▸ Source
YOU CAN PRETEND TO LEARN A FOREIGN LANGUAGE (TRY TO REALISE WHAT I REALLY MEAN BY THAT), BUT YOU CAN’T PRETEND TO LEARN TRANSLATION

Well, I’ve recently been on holiday in Monaco watching the Grand Prix live and I didn’t expect to be posting another comment so soon after I got back, not least because my last one was more than 3,000 words long. Predictably, I enjoyed the excitement of watching Lewis Hamilton live as much as every other British person there; but I won’t comment on what I think of Nico Rosberg here. For this is my latest business blog, and I am keen to say this: did I “practice my French” or “practice my foreign languages” more during this trip?

One thing is for sure: if there is any scenario where I would be expected to PRACTICE MY FOREIGN LANGUAGES (in this case French), it’s during a trip abroad! The thing is: having studied and used French as long as I have done, I long ago stopped considering the mere ordering of food in restaurants and buying tickets and other similarly simple things to be “practicing” it, hence I tended to neglect doing it. I fully expected to hear my Mum and Dad lament about me not practicing my French. But even then I laugh – I invented “soit me donné” (and similar phrases in the vein of it). I explain this in the following paragraph.

▸ Stated task A
Does the blog post agree with each of these statements? (i) The writer watched the Grand Prix live in Monaco. (ii) The writer's previous post was under 3,000 words. (iii) The writer still regards ordering food in restaurants as practicing French. For each, answer yes or no and quote the deciding words.

Dataset items:
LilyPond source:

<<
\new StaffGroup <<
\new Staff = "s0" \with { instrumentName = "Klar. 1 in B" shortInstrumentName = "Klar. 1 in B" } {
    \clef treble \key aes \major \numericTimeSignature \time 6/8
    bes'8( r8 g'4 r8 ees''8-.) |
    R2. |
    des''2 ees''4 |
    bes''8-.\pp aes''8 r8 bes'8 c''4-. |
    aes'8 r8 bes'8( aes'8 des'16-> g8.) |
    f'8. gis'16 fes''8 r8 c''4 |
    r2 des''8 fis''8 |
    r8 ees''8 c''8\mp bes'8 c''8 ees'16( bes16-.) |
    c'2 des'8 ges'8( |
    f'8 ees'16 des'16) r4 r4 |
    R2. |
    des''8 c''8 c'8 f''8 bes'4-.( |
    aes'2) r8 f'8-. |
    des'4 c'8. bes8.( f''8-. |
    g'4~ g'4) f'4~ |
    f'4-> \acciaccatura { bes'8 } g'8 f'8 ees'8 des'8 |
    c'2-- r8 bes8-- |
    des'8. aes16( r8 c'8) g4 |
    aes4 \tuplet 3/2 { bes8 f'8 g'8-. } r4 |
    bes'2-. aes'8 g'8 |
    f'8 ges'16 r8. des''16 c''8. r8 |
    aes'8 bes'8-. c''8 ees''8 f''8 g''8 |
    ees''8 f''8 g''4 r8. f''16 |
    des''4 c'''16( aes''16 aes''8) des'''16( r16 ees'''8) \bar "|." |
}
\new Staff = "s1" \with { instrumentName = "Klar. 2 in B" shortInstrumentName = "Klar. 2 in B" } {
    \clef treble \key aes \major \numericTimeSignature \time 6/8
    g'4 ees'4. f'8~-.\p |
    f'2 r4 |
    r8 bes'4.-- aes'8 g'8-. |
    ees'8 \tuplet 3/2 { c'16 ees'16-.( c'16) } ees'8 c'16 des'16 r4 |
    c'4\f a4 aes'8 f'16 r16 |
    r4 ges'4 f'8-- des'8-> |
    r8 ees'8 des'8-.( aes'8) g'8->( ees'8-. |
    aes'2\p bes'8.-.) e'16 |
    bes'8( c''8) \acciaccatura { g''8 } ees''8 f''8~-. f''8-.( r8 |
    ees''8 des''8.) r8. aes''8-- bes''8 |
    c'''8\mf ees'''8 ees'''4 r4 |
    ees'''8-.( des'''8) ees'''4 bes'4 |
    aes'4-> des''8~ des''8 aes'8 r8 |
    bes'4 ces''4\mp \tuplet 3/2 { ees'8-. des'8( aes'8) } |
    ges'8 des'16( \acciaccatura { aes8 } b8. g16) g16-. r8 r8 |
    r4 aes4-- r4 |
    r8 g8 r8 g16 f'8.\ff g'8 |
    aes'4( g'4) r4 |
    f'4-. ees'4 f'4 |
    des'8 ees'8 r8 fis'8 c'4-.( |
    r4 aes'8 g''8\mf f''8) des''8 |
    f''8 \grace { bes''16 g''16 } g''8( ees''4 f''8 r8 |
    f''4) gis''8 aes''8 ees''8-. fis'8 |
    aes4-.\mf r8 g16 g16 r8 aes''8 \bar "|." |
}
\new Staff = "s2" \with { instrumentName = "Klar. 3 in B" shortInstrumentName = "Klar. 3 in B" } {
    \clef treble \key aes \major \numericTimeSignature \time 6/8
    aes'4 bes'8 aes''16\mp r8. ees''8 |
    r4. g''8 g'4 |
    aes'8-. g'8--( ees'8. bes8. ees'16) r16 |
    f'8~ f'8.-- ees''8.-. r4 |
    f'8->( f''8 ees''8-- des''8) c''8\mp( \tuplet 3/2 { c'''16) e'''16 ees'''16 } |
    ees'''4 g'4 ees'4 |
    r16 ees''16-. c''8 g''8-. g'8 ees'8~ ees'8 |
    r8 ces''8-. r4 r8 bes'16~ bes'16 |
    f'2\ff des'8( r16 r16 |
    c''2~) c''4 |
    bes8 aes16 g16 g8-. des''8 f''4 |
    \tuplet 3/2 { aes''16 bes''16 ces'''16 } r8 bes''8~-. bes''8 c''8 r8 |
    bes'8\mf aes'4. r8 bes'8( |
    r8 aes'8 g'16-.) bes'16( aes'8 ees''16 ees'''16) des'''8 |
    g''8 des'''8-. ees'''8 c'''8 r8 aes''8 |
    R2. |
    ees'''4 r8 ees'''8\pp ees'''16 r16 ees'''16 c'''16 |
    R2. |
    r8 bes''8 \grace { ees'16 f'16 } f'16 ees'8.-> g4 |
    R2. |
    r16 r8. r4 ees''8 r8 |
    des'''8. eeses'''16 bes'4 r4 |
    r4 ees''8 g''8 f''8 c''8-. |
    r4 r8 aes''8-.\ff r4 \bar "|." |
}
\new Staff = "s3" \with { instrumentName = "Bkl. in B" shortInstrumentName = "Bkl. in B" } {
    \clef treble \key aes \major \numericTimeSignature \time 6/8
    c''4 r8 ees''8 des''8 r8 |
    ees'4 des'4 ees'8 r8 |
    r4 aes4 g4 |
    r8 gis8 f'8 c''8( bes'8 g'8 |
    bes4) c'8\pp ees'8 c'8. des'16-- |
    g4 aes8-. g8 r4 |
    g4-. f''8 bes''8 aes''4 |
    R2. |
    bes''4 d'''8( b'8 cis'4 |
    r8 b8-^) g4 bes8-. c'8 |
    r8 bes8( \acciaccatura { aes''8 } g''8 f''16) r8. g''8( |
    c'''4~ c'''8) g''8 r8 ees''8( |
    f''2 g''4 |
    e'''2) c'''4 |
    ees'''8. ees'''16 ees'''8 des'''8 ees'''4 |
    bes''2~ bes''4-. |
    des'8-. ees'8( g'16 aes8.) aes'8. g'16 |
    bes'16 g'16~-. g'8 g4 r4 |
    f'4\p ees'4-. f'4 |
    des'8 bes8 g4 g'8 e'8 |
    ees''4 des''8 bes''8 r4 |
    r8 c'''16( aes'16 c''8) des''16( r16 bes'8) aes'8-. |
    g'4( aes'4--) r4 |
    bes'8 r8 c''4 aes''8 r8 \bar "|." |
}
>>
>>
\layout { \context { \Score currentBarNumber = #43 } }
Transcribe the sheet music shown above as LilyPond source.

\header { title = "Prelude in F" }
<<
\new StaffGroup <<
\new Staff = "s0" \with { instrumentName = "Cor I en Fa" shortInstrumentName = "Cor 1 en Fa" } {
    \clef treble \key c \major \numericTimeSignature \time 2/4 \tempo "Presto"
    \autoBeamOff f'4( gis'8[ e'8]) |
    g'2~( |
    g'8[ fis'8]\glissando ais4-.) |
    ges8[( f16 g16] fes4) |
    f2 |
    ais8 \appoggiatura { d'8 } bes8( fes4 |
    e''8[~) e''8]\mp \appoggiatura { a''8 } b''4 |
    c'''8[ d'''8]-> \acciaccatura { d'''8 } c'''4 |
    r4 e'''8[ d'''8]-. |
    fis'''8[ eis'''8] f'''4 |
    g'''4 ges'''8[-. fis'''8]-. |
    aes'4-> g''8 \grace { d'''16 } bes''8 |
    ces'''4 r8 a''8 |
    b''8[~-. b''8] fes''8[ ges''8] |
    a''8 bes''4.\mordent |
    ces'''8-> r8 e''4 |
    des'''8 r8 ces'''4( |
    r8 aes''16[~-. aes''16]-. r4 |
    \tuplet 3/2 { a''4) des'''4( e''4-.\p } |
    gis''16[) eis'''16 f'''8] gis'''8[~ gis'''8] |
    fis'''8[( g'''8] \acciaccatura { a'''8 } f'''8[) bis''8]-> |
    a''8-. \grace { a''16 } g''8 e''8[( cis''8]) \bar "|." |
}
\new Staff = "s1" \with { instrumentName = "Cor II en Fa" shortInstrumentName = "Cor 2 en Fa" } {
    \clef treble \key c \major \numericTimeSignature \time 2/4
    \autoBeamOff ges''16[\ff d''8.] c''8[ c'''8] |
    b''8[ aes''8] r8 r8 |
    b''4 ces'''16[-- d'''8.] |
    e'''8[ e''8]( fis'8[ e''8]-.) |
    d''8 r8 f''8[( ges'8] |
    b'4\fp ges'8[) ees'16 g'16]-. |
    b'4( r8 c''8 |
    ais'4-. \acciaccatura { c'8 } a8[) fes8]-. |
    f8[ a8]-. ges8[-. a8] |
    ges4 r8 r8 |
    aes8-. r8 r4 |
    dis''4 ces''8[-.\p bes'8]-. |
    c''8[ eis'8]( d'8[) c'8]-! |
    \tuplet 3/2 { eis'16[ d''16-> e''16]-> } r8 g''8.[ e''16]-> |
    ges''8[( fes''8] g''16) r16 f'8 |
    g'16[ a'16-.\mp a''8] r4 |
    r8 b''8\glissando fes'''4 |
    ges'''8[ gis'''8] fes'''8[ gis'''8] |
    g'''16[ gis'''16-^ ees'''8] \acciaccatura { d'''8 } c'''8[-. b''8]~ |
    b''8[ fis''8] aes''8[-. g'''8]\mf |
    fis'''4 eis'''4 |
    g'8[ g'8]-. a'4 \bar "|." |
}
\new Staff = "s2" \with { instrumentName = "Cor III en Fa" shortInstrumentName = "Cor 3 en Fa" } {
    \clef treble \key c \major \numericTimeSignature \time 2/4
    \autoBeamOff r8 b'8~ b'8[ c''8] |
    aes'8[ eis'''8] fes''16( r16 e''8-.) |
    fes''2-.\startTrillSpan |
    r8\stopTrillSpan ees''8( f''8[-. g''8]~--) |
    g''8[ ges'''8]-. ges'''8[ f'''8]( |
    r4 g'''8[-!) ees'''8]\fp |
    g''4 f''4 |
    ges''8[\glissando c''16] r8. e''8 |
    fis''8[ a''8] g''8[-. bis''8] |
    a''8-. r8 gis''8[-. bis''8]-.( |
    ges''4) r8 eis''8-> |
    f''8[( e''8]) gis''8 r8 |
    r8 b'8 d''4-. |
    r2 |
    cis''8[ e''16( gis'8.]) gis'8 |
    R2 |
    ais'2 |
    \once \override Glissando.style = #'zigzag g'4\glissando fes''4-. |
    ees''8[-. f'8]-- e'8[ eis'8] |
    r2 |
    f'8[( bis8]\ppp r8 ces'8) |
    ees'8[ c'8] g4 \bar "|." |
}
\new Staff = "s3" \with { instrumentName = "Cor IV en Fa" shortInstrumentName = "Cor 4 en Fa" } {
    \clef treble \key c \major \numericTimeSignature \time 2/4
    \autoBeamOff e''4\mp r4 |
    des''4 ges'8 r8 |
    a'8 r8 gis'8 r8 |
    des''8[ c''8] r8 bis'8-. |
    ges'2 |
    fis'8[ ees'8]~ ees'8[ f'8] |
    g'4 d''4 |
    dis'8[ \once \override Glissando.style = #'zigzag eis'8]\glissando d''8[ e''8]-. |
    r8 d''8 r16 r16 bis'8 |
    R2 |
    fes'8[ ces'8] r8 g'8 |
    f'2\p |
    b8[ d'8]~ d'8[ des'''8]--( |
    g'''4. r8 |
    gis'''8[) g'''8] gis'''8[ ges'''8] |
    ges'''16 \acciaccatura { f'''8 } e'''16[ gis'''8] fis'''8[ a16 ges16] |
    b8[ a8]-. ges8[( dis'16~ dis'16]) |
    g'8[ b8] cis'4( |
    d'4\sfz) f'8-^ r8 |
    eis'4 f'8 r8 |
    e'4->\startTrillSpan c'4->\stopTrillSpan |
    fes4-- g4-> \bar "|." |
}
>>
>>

▸ Stated task B
How many lines of the records contain the string "once"? Give only the number.

▸ Complete answer A
(i) Yes: "I’ve recently been on holiday in Monaco watching the Grand Prix live"
(ii) No: "my last one was more than 3,000 words long"
(iii) No: "I long ago stopped considering the mere ordering of food in restaurants and buying tickets and other similarly simple things to be “practicing” it"

▸ Complete answer B
2